With that in mind, we come to the title of the post. I have never answered the question, “Do you support fracking?” I don’t answer it for reasons above, but also because I’m no expert, nor are the people who are asking me about it. But what I WILL answer is this: “I support cheap energy, from wherever it comes and whomever produces it, so long as such production is in accordance with the rule of law and reasonable social costs are internalized.” I have long suspected that fracking met this standard, but I am not positive, so I don’t come out and say, “I support fracking.” Indeed given the political and emotional controversy surrounding it, if the technology were a clear home-run I suspect there would be more agreement on what to do about it. So the reason for the post is that there may very well be elements of the fracking process (either technology or politically) that I don’t know much about that would cool my “support” for fracking (again, assuming we even know what we mean by that). What are some of these issues? On the environmental side, if the fracking interests are in bed with the regulators, that industry is just as likely to be captured as the banking sector. So although statutorily it appears that there is plenty of oversight for the fracking process, it practice there may not be — although increased competition and awareness of the practice is probably moving safety and compliance in the right direction. Similarly, neither I nor you have any idea how the contracts to access the trapped gas are executed and administered. I caught wind of a very unnerving thought the other day. It turns out that (some, all, many, etc?) fracking companies have not been purchasing property rights to drill sites and underground resources in the same way that you and I purchase houses. Why? For one, gas that is trapped miles underground is like a common pool resource that spans the property claims of many entities.

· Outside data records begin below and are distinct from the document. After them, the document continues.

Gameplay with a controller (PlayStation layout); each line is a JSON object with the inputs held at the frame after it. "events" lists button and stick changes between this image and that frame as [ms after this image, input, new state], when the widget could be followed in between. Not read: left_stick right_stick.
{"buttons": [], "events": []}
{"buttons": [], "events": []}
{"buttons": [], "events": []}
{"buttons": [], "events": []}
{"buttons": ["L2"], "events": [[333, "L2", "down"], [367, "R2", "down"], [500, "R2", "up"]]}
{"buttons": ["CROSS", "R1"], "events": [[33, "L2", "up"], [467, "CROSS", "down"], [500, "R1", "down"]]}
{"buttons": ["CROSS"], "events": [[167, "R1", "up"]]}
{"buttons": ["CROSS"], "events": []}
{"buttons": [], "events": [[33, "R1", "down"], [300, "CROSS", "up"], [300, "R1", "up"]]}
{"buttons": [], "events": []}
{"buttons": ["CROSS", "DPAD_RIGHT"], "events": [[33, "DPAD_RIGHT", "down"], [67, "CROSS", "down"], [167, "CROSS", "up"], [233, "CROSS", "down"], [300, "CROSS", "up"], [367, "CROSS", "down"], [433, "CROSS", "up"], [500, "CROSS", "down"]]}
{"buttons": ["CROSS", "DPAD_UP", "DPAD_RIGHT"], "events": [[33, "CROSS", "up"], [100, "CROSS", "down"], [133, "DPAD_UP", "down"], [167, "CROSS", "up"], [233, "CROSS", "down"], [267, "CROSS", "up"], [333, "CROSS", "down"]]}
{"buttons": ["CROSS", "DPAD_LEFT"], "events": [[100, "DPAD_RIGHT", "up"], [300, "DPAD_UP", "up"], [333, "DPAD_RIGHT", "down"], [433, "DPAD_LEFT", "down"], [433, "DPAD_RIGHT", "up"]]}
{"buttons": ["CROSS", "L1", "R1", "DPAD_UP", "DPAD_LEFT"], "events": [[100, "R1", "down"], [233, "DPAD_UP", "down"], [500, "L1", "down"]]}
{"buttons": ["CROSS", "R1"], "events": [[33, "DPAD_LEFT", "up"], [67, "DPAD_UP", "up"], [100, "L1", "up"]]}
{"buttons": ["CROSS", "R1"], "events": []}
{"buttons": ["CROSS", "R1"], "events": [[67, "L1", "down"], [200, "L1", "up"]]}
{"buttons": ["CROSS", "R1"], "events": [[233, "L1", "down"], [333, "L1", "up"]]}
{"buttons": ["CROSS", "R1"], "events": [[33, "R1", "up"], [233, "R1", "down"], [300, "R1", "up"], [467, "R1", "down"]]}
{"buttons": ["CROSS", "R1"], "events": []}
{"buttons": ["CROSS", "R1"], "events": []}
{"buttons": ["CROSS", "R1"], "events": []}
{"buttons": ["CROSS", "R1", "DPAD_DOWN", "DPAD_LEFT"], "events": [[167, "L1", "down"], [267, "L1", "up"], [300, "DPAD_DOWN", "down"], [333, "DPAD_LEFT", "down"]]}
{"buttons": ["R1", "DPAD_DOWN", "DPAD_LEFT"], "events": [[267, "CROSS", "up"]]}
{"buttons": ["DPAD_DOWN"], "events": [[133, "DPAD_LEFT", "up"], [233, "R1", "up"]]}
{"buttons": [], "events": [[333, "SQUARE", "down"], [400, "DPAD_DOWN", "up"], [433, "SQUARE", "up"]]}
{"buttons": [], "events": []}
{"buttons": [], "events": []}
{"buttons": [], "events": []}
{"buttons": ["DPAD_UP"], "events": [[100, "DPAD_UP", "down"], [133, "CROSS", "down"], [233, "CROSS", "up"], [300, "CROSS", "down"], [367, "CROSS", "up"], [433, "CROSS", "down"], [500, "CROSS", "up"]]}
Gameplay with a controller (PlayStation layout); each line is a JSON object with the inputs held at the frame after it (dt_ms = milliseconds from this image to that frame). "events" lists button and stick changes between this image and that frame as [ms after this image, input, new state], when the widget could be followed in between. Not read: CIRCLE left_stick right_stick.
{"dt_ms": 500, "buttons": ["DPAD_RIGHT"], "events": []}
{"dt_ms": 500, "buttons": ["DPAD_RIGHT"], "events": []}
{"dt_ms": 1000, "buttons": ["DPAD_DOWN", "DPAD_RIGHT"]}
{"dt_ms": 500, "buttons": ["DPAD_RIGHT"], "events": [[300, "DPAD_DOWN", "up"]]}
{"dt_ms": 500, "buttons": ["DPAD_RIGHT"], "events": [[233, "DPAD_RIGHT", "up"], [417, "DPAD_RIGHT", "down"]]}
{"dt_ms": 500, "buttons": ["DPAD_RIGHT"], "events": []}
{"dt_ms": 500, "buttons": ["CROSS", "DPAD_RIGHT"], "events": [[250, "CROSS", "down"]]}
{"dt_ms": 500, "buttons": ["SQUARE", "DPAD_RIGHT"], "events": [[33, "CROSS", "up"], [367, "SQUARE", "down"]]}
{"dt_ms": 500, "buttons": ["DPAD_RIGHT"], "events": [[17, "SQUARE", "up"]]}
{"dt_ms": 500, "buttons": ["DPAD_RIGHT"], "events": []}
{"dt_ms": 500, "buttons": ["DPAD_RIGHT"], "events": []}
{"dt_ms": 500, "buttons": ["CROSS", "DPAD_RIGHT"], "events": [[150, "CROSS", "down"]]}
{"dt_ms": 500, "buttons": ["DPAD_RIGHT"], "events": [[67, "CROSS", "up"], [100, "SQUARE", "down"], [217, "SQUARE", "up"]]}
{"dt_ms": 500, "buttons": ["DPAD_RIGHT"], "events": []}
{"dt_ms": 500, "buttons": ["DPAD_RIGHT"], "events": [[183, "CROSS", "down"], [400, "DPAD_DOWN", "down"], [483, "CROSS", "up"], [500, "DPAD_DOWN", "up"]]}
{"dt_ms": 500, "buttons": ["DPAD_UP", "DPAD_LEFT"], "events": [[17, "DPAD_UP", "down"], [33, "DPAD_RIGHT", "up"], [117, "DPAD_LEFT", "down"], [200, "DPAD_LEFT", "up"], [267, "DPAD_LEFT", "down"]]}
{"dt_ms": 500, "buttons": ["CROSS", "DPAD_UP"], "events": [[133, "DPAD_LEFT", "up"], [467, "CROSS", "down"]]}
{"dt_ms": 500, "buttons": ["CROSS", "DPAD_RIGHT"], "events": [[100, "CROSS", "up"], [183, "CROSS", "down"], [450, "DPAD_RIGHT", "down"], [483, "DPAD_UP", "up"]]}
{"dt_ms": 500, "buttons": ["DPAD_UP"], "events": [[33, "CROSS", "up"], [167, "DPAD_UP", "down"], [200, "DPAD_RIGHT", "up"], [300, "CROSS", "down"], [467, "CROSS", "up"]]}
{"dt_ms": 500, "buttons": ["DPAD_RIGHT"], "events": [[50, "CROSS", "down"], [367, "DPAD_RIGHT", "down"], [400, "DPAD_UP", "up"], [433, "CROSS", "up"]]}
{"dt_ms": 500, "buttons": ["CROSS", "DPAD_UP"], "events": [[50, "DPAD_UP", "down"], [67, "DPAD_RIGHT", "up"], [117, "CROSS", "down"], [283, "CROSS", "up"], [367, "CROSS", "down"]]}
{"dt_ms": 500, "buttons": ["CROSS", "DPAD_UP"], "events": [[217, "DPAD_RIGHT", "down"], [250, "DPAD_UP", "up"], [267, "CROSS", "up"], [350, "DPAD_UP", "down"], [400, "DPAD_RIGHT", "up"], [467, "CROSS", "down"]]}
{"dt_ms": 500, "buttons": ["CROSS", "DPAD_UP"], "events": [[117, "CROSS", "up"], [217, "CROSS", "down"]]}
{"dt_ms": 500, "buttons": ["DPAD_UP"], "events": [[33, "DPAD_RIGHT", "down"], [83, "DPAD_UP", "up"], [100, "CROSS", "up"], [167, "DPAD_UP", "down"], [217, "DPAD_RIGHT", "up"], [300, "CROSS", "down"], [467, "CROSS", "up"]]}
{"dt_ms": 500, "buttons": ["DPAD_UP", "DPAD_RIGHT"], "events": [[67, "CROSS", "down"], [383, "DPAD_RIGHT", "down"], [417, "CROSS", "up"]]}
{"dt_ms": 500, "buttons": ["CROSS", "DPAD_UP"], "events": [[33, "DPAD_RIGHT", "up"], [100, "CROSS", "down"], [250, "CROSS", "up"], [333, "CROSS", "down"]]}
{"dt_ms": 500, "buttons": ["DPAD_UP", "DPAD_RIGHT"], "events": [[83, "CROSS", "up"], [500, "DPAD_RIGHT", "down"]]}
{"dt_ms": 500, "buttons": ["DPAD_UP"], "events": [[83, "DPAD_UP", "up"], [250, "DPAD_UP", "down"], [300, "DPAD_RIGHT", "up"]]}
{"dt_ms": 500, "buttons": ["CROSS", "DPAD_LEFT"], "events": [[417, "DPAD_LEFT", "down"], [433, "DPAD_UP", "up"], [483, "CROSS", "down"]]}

Second, accessing said gas requires companies to negotiate with above ground land claims in order to make the well boring. I think the latter is easy to handle. But I’ve seen it more than hinted that local and state governments have been using the power of eminent domain to grant fracking companies access to contested resources below ground. Even if the local and state governments compensate the “owners” of such confiscated property, these certainly qualify as takings as in the 5th amendment.
And why is this disappointing? Because if you play tribal affiliation, you would be inclined, without asking, to say, “I support fracking.” Of course, you’d be finding yourself in a twisty pretzel trying to defend fracking when they seem to be the beneficiaries of property takings. And these takings are not for a properly understood “public purpose” – the Kelo decision be damned. And I don’t see all of the property rights and liberty advocates digging into this issue to see if it is true, and if so to go batsh!t crazy about the property takings like they did when Suzette Kelo’s house was taken by government to give to a private crony friend (drug company). You might say that “we” just didn’t know about it. And my response is, “see my point above.” Which is why it is essential that folks take principled and consistent views on the fundamental ideas that matter. So, if you care deeply about property rights and the Rule of Law, then such principles should guide “what you think” about all issues, and not just the issues that are convenient for some tribal view. Hence, one can support cheap and reliable energy and at the same time demand that fracking companies play by the same rules as everyone else – and that either the eminent domain takings stop, or the fracking companies compensate the victims for well more than I suspect the governments compensate them in such cases, should someone be able to make any reasonable case that there is a “public purpose” served by accessing energy. Of course there is a public benefit as well as a private benefit, but that is true of almost any activity that is profitable.